I like them, but they haven't ever made a masterpiece film in my mind and I don't think they have ever competed with the big Blockbusters of film canon.

Infinity War and Endgame had probably the largest ensemble cast ever assembled in meaningful roles and not only paid off 20 films of prior buildup, but introduced one of the most distinct cinema villains in a very long time and did it all while making excellent movies. There are a lot of so-called "masterpieces" which can't claim nearly so much.

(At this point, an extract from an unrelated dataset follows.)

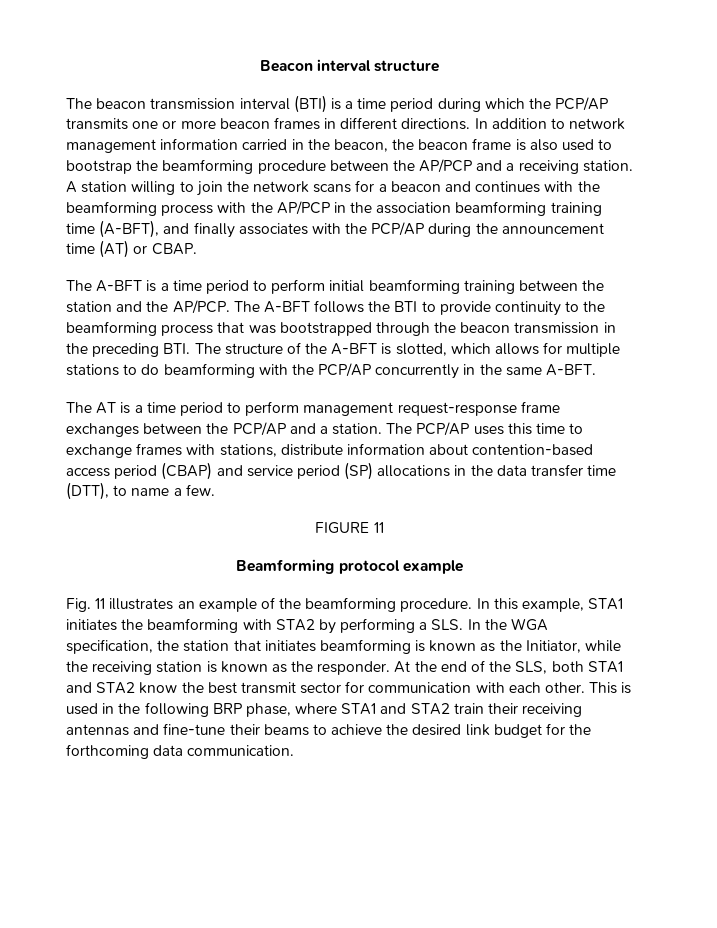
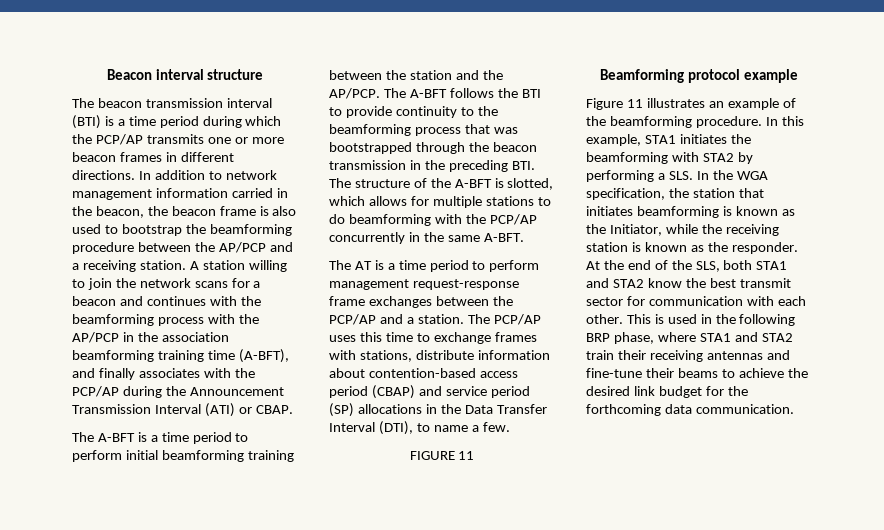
[501,223,604,234] [66,240,130,258] announcement time (AT) -> [189,387,284,396] [72,403,235,417] Announcement Transmission Interval (ATI)
[496,464,617,477] [66,482,109,500] data transfer time (DTT), -> [464,404,547,414] [329,421,413,435] Data Transfer Interval (DTI),
[66,598,91,612] Fig. -> [586,98,623,110] Figure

Not really a controversial opinion in the film community

The film community gave an Oscar to Crash and nominated "The Curious Case of Benjamen Button" over "The Dark Knight", despite the latter having a performance so compelling the academy literally set aside their own rules about posthumous nominations for Heath Ledger. "The film community" saying something is irrelevant because the film community are so obsessed with elevating the importance of the medium that quality doesn't matter. They prefer "important" movies about topical issues and dark, dramatic acting over actual quality. This wasn't always the case. Go back 50 years and a massive set-piece movie would have been considered a shoe-in for an Oscar nomination. Star Wars got a Best Picture nomination, despite the fact it's literally just a standard hero's journey and NO ONE denies that fact. Likewise with Raider's of the Lost Ark. Blockbuster's haven't gotten worse, Avengers Endgame isn't somehow deeply inferior to so-called masterpieces of film canon. The film community have just decided that popular=unworthy and so flaws that would never get mentioned in a classic film like Star Wars become an unforgivable sin in an Avenger's film.